● **Written task**: Search the data for "cart" and copy every matching line.

------------------------------------

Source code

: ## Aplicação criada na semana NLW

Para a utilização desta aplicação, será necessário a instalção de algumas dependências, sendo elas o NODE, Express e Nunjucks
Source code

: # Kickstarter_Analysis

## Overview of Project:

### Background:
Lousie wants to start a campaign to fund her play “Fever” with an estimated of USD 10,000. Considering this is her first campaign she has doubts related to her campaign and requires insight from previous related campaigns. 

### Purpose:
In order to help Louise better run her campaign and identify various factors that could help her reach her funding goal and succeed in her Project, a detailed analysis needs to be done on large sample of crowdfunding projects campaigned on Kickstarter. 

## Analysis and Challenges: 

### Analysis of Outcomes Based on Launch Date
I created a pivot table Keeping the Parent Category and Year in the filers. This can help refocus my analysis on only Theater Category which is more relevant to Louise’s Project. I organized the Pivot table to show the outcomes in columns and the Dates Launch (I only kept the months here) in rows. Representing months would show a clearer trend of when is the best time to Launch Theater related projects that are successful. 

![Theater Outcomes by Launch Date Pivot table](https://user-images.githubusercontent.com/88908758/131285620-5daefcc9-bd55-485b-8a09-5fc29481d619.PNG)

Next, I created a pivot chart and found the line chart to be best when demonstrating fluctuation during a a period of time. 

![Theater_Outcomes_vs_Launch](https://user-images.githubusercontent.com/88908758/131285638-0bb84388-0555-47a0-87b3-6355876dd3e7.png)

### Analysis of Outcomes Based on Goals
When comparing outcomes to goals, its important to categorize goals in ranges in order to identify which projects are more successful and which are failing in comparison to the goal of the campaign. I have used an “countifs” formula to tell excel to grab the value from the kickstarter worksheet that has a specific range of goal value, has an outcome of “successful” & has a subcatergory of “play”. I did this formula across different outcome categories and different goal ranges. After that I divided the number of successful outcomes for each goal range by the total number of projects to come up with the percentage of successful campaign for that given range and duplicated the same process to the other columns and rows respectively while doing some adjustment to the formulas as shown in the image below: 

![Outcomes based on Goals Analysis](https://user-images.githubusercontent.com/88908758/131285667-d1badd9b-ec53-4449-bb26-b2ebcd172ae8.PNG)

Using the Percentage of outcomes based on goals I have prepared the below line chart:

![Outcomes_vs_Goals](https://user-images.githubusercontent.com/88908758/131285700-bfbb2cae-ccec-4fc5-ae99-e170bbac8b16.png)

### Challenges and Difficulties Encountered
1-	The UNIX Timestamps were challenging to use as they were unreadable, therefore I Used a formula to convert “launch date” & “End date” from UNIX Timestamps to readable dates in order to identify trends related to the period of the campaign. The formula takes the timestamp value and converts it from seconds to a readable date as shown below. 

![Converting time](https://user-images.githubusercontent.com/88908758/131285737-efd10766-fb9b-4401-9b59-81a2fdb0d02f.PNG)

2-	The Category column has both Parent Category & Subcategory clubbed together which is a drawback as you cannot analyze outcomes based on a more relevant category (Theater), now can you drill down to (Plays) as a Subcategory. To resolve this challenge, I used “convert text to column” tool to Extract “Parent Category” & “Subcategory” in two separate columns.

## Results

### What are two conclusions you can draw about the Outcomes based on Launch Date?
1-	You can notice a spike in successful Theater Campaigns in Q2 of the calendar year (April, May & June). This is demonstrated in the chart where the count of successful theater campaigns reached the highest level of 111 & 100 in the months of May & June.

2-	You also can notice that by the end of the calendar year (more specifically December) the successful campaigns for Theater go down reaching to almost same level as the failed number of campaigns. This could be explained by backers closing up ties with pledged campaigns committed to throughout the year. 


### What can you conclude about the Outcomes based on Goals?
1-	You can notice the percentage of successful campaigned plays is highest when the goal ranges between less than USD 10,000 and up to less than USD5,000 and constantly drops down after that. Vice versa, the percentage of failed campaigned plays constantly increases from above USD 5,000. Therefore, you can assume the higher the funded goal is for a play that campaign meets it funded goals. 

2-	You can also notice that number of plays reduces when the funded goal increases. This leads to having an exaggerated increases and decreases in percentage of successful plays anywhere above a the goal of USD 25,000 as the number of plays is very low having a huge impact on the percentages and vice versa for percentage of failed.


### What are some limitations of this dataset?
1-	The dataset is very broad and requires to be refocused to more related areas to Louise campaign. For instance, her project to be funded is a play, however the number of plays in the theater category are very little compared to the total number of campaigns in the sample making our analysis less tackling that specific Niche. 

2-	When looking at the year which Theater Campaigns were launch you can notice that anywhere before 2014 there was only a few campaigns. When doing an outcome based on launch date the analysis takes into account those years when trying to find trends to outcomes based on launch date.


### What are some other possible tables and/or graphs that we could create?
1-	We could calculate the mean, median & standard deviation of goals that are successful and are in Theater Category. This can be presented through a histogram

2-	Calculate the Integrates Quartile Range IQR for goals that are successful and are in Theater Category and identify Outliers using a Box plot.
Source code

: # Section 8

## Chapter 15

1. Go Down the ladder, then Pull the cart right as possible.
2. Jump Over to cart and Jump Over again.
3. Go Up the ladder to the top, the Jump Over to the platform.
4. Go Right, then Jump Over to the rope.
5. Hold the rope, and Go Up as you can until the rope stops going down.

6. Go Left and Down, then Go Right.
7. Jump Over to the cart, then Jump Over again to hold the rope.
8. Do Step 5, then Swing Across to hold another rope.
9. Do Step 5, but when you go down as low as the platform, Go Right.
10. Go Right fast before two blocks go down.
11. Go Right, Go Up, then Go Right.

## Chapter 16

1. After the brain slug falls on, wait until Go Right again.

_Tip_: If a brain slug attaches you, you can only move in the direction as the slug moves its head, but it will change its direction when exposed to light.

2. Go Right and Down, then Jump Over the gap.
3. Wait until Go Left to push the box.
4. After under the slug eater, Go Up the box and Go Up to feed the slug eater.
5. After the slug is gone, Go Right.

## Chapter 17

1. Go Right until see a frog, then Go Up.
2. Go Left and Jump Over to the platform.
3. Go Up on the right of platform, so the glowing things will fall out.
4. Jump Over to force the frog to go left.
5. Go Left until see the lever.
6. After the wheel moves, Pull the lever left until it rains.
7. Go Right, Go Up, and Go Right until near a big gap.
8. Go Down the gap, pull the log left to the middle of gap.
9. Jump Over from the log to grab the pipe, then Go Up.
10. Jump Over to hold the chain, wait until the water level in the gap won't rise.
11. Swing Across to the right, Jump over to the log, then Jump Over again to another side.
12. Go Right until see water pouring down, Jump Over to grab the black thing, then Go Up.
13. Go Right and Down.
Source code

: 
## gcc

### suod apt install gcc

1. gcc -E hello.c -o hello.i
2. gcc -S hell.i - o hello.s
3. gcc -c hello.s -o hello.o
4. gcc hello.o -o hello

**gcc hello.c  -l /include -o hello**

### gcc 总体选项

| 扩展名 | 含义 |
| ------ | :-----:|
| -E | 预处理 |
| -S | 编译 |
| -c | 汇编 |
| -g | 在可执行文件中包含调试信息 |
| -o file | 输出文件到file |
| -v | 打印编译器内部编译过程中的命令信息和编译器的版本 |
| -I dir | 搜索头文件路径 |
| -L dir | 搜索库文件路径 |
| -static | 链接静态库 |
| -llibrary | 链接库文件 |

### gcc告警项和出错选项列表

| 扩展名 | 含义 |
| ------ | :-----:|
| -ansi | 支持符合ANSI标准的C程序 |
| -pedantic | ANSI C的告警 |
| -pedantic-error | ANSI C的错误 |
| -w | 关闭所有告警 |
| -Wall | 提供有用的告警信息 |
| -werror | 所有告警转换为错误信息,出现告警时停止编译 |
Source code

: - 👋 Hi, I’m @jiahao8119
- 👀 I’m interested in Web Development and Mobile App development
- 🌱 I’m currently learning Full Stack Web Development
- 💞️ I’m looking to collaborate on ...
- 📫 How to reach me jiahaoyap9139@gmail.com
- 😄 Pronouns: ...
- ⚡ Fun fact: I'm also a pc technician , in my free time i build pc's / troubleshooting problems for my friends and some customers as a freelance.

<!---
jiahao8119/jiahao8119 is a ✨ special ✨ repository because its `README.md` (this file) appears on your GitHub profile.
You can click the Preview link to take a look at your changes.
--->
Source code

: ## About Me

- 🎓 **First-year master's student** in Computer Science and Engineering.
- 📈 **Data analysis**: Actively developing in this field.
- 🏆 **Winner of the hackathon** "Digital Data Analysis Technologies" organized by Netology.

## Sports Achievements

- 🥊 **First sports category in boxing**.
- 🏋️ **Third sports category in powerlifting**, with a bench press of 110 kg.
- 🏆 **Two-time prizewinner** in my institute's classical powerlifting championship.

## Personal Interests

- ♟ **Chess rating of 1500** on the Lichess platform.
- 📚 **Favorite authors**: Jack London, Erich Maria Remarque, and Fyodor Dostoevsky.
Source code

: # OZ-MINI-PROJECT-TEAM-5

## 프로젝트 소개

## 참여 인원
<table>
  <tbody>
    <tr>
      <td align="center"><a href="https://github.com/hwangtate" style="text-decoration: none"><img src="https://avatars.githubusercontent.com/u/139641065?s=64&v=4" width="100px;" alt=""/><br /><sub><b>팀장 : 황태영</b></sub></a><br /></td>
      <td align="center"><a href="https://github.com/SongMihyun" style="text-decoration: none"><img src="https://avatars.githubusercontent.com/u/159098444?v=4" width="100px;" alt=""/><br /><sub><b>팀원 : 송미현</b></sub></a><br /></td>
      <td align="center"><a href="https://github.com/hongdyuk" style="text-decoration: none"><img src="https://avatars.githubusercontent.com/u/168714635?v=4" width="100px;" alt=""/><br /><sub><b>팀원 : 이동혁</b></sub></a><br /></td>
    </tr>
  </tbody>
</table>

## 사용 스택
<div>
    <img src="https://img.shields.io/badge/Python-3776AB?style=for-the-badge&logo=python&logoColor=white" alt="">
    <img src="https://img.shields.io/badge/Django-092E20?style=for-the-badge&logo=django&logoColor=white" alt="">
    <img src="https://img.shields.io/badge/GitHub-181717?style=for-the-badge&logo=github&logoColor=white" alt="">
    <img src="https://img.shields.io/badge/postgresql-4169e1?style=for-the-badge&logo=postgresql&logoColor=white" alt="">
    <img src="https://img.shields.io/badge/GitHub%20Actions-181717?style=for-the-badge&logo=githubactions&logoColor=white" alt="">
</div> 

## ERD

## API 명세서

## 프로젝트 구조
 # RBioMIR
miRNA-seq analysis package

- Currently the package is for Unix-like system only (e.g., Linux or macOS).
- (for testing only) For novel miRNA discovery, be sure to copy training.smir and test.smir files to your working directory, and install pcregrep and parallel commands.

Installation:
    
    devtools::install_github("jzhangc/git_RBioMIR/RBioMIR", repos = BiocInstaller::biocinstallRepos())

------------------------------------

● **Answer space**:
1. Go Down the ladder, then Pull the cart right as possible.
2. Jump Over to cart and Jump Over again.
7. Jump Over to the cart, then Jump Over again to hold the rope.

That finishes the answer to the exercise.